The Edgar Weld King Undergraduate Library is celebrating its 50th anniversary with an open house from 11:30 a.m. to 1:30 p.m. today.
Students and alumni, faculty and staff, and
members of the community have been invited.
The library is also hosting the book brigade, which was organized to transport 35,000 books approximately
200 yards down the sidewalk, past Clokey Hall and to the new King Library
building. More than 60 volunteers were recruited through an Interfraternity
Council effort. They transported the books on rented transfer carts to the new
library. The library staff supervised the un-shelving, boxing and re-shelving of
the books and periodicals.
The volunteers began moving the books on Saturday, Nov. 19,
1966. The work was completed in time for the library to open on Monday morning.

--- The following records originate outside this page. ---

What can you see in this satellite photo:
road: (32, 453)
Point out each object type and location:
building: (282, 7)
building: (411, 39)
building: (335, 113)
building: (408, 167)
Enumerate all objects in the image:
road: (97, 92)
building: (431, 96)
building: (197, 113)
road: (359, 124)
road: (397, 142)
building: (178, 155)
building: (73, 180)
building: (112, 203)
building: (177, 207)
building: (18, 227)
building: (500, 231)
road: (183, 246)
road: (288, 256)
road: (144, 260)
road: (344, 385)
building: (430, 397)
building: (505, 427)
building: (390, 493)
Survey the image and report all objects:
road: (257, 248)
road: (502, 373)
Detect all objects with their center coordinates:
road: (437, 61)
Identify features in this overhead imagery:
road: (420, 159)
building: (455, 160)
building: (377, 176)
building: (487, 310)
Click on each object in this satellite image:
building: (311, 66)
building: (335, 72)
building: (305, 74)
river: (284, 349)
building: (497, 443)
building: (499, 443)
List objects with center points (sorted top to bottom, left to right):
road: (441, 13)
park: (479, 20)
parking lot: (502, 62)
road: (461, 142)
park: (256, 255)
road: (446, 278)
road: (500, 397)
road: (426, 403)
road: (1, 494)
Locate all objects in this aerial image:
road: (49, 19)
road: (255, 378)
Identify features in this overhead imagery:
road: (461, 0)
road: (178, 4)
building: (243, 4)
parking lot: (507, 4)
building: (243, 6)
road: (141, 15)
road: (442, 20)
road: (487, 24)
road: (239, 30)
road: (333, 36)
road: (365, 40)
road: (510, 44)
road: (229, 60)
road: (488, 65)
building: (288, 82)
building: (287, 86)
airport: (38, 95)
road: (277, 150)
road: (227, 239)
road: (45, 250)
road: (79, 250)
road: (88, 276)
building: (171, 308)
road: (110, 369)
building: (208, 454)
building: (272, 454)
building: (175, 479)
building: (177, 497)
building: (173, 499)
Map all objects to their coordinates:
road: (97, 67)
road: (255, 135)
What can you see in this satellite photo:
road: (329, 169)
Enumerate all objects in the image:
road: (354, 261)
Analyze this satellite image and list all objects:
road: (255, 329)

The transition from the old to the new library also
represented a new way of looking at libraries. Previously students did not have
access to the books and periodicals kept in the "inner sanctum."
Materials had to be requested from library staff, who would bring them out of
the secured storage area. In the new library, the students were encouraged to explore,
relax and enjoy the facilities.
Since the book brigade, the library has made more changes to
make itself more user friendly. The evolution includes adding computers and
computer laboratories in the 1990s and 2000s, and adding the King Café in 2006.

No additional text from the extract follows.